THE sky is the limit for improvements to 11-year-olds’ national test scores, the senior civil servant in charge of English schools said this week as results stalled for the fourth year running.

Union leaders accused ministers of sticking too slavishly to targets but Peter Housden said that the Government was as determined as ever to press on.

The provisional results show that 75 per cent of 11-year-olds have reached the expected level 4 in English now unchanged since 2000. In maths, 73 per cent reached the grade, the same proportion as last year.

Mr Housden, director general of the schools directorate at the Department for Education and Skills, said that he could not accept that a plateau had been reached.

“The sky is the limit. We shall continue to press forward. It is important that we restart the momentum of improvement. I don’t think you should adopt a number as being some sort of natural ceiling on attainment.

“I could take you to schools which are not in advantaged areas with extraordinary results where the proportion of children reaching level 4 is in the high 90s.”

He said that it was a misreading of the Government’s primary strategy to suggest that ministers had relaxed the targets by postponing them until 2006 and announcing that they were an expectation.

“We have given schools a chance to recalibrate the targets without shrinking one iota from our determination to hit them. Ministers are just as determined as ever. So are local authorities and schools.”

Seven-year-olds’ results have also stalled. Eighty four per cent met the expected level 2 in reading.
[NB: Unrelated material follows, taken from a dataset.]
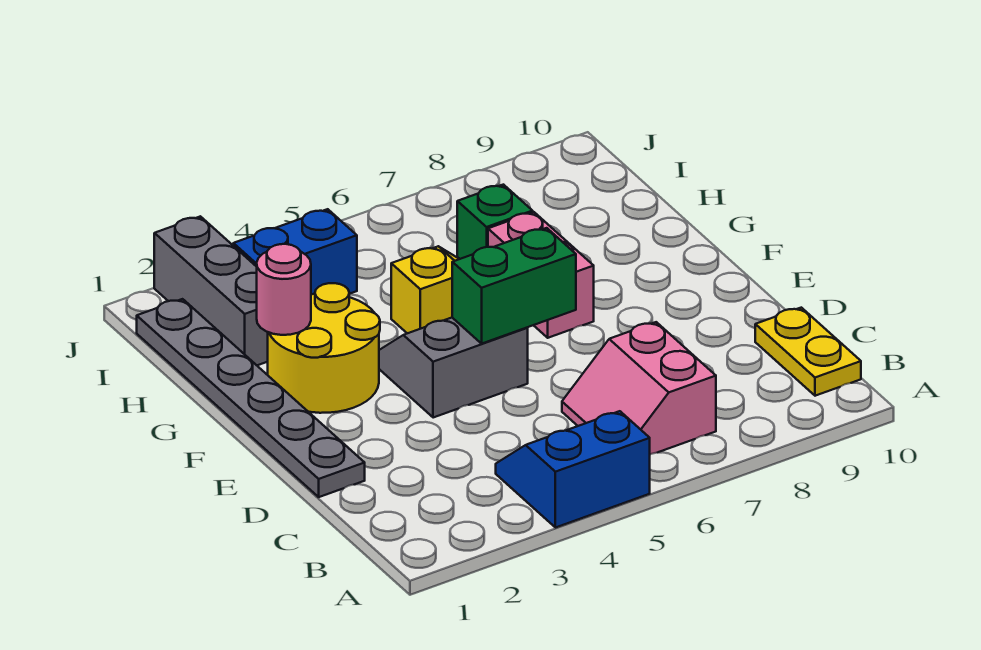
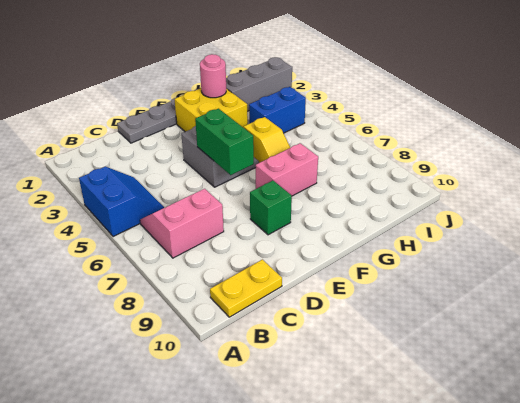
yellow 2x2 round brick [268,283,380,413] -> yellow 2x2 brick [174,88,248,132]
green 1x1 brick [457,185,533,259] -> green 1x1 brick moved to [250,181,292,235]
blue 1x2 brick [233,209,357,294] -> blue 1x2 brick turned to [249,87,306,133]

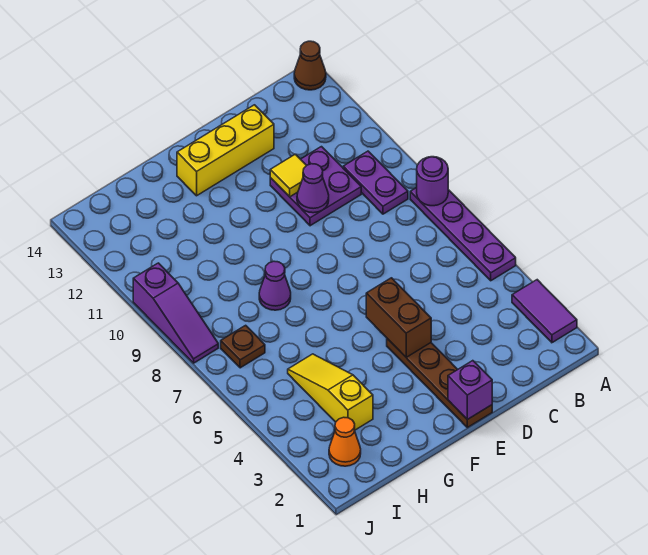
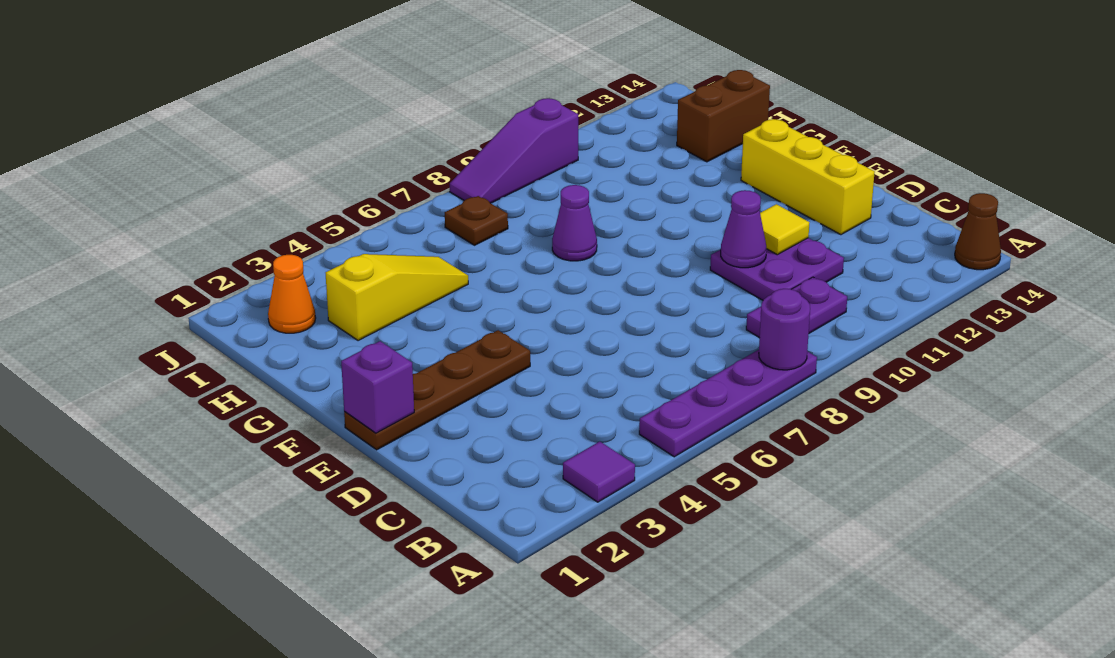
purple 1x2 tile [512,280,577,343] -> purple 1x1 tile [563,441,635,502]
brown 1x2 brick [366,278,431,357] -> brown 1x2 brick moved to [677,70,770,162]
Nine out of 10 children reached level 2 in maths.

Writing scores dropped from 86 per cent to 81 per cent, but the 2003 result includes marks for spelling which were given separately last year.
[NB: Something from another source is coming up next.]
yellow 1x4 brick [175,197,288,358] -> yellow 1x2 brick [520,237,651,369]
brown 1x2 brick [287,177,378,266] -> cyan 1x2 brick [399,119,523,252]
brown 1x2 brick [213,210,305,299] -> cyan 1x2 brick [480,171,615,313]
David Miliband, school standards minister, said: “We don’t hide the fact we would like to see faster progress towards the target of 85 per cent of 11-year-olds reaching level 4. The difference between 75 per cent and 85 per cent is about 60,000 young people. We are not willing to give up on those 60,000 young people.”
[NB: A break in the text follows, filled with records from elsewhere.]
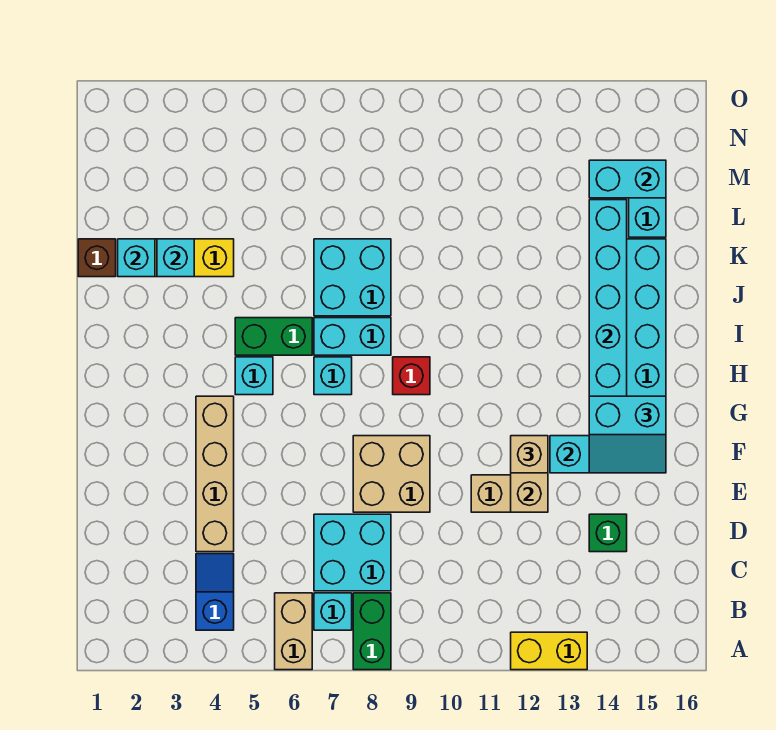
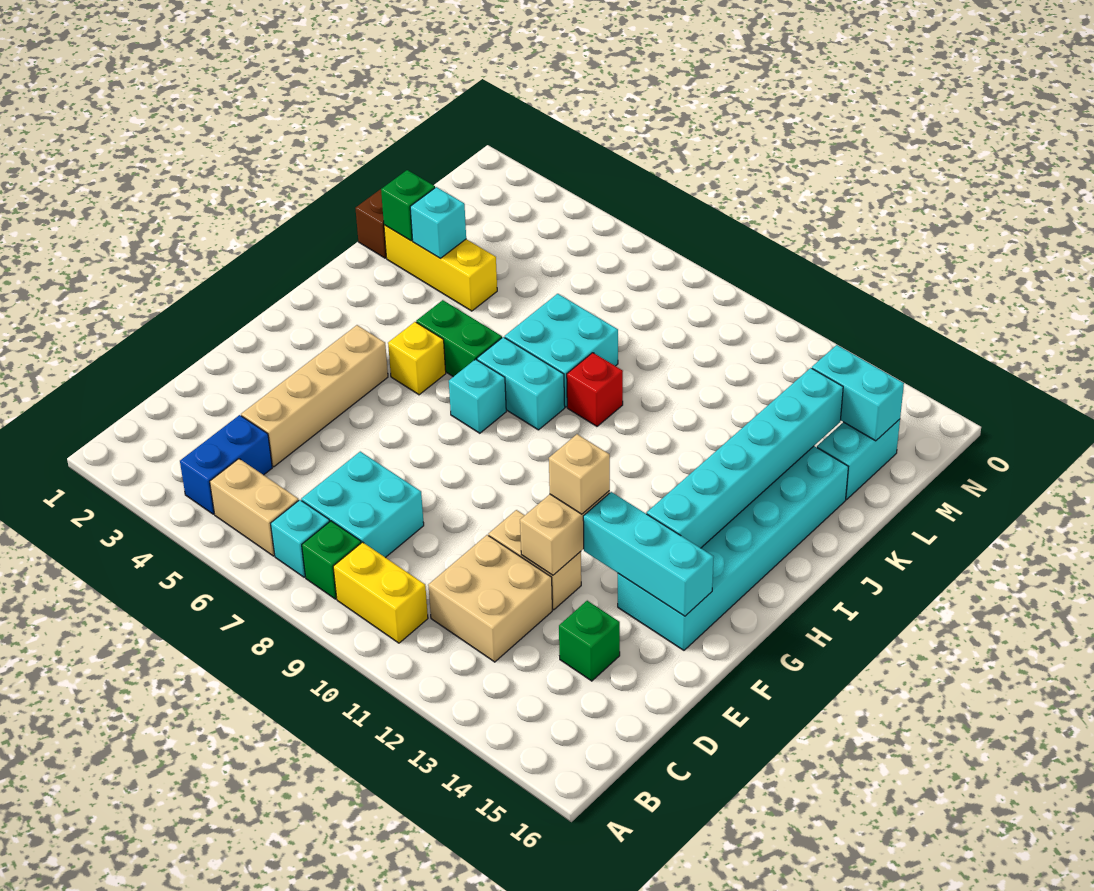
tan 1x2 brick [275,593,312,670] -> tan 1x2 brick turned to [210,459,299,556]
green 1x2 brick [353,593,391,670] -> green 1x1 brick [302,521,361,599]
yellow 1x2 brick [511,632,587,670] -> yellow 1x2 brick moved to [333,542,428,643]
blue 1x2 slope [196,554,234,630] -> blue 1x2 brick [180,415,272,514]
tan 2x2 brick [353,436,430,512] -> tan 2x2 brick moved to [428,535,552,662]
cyan 2x2 slope [589,396,666,473] -> none
cyan 1x1 brick [235,357,273,395] -> yellow 1x1 brick [388,322,446,395]
red 1x1 brick [393,357,430,395] -> red 1x1 brick moved to [567,353,623,426]
cyan 1x1 brick [118,239,155,277] -> green 1x1 brick [381,170,435,241]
He accepted that new initiatives were not the answer. The Government’s measures for next year include a leadership programme with heads being trained to help colleagues in underperforming schools improve results.

There will also be changes to the way children are taught to read.

David Hart, general secretary of the National Association of Head Teachers, said: “The Government is in danger of continuing to dig itself into a deeper and deeper hole by carrying on with its slavish adherence to targets. The only way the Government is going to cover what is clearly a highly embarrassing situation of its own making is ending the funding discrimination against primary schools.”

Figures obtained by Phil Willis, Liberal Democrat education spokesman, show that the cost of key stage 1, 2 and 3 tests rose from pound;8.2 million in 199798 to pound;27.4m in 200102.